→ **ASSIGNMENT**
Within the material below, locate the line with "[613,720,627,731] In -> [1154,99,1173,115] in" and the line with "[356,1077,373,1088] Of ->", then return those two lines and all lines between them, exactly as written.

→ **RECORDS FOR THIS EXERCISE**
*** Begin section ***
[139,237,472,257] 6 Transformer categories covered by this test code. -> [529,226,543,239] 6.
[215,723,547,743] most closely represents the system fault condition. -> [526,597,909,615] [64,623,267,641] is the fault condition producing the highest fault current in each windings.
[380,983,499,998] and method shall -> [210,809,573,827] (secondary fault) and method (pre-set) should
*** End section ***
*** Begin section ***
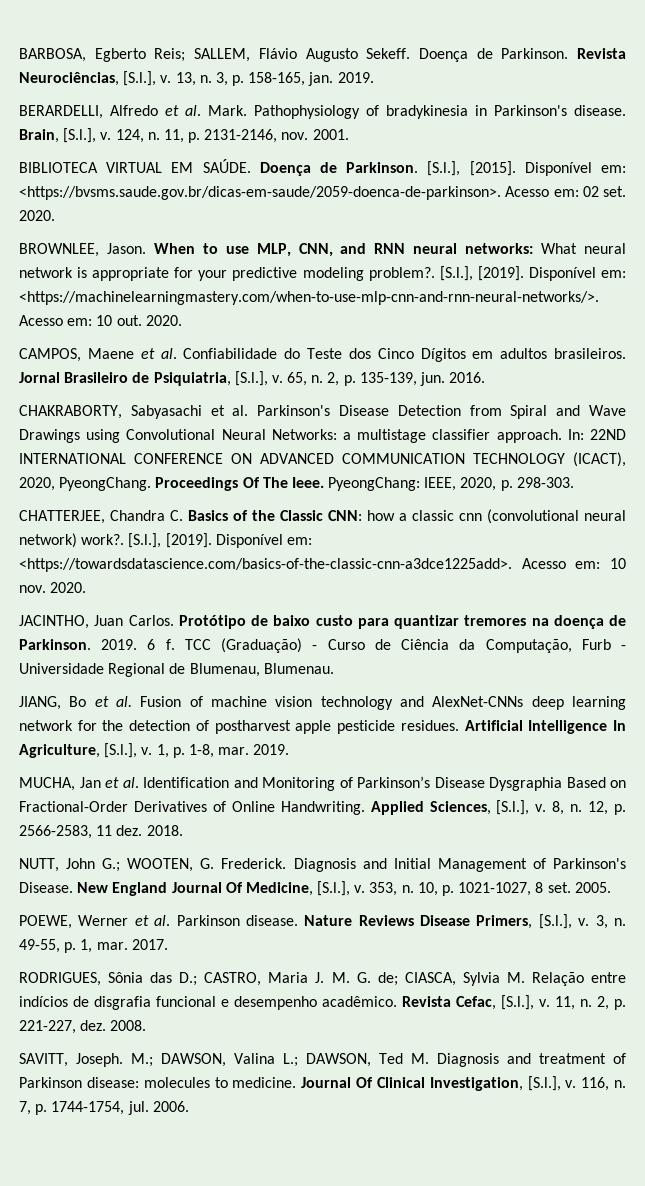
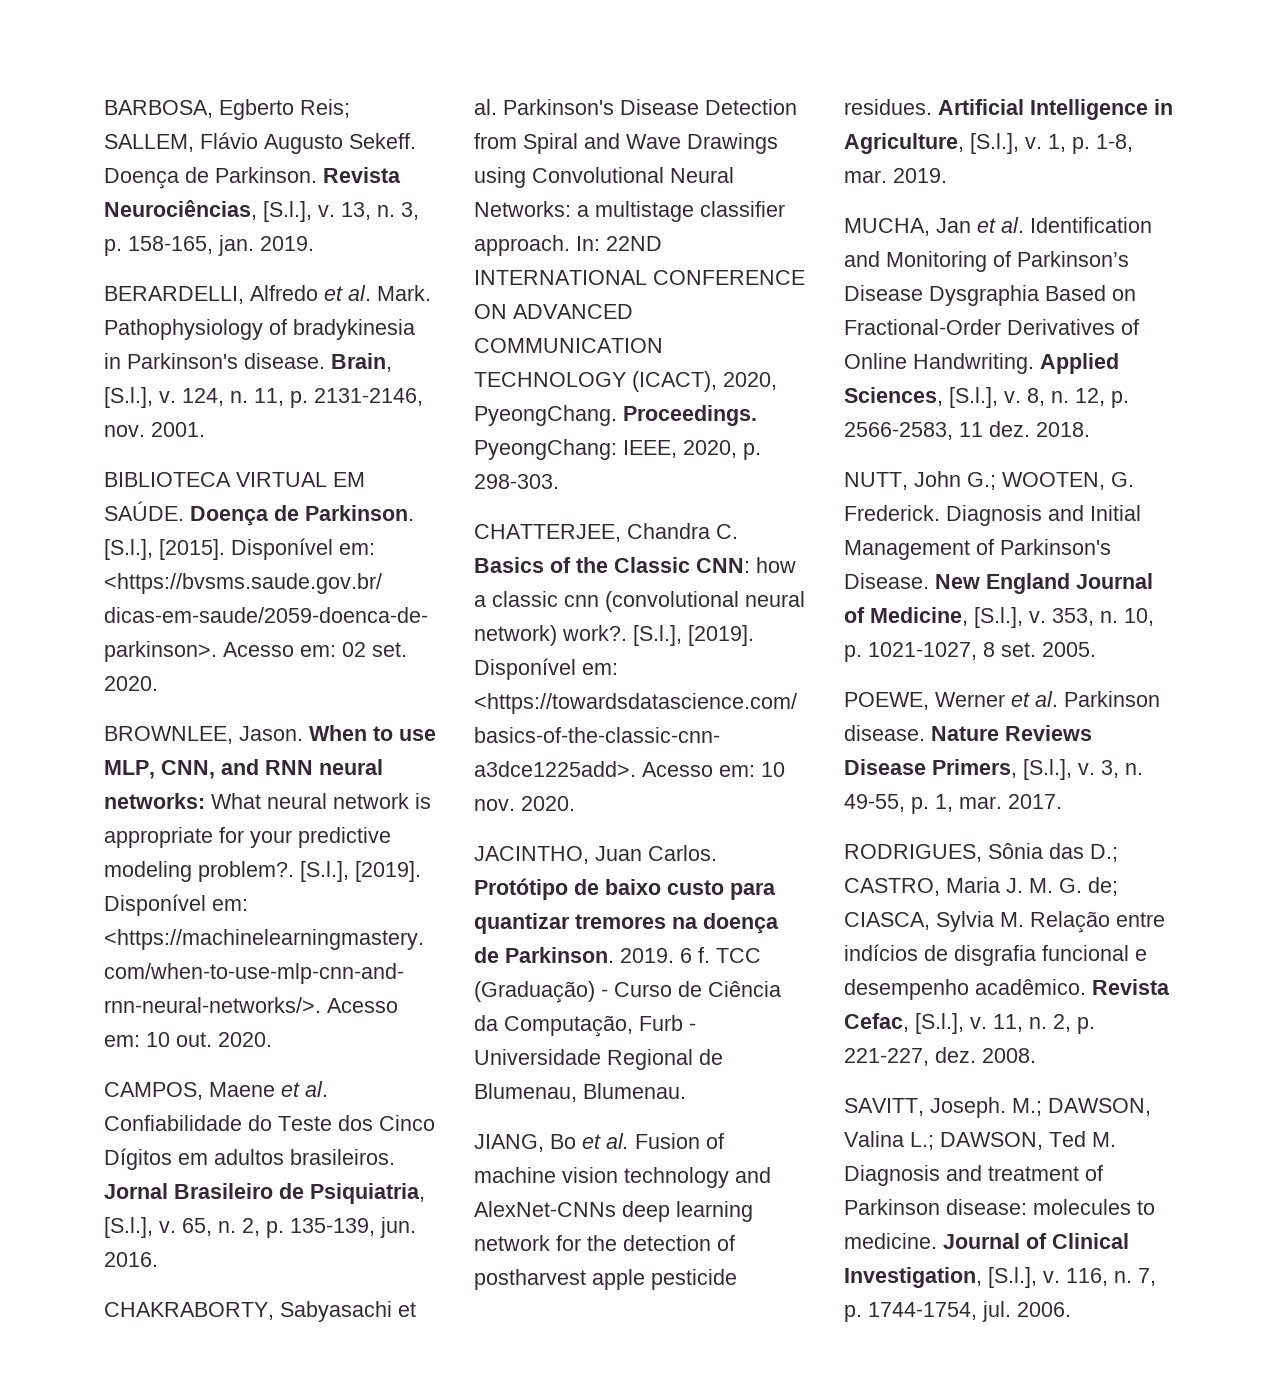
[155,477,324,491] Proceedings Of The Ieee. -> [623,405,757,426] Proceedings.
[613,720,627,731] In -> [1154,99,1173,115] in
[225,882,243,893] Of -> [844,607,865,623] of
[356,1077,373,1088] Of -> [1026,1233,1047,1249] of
*** End section ***
→ **THE ANSWER**
[613,720,627,731] In -> [1154,99,1173,115] in
[225,882,243,893] Of -> [844,607,865,623] of
[356,1077,373,1088] Of -> [1026,1233,1047,1249] of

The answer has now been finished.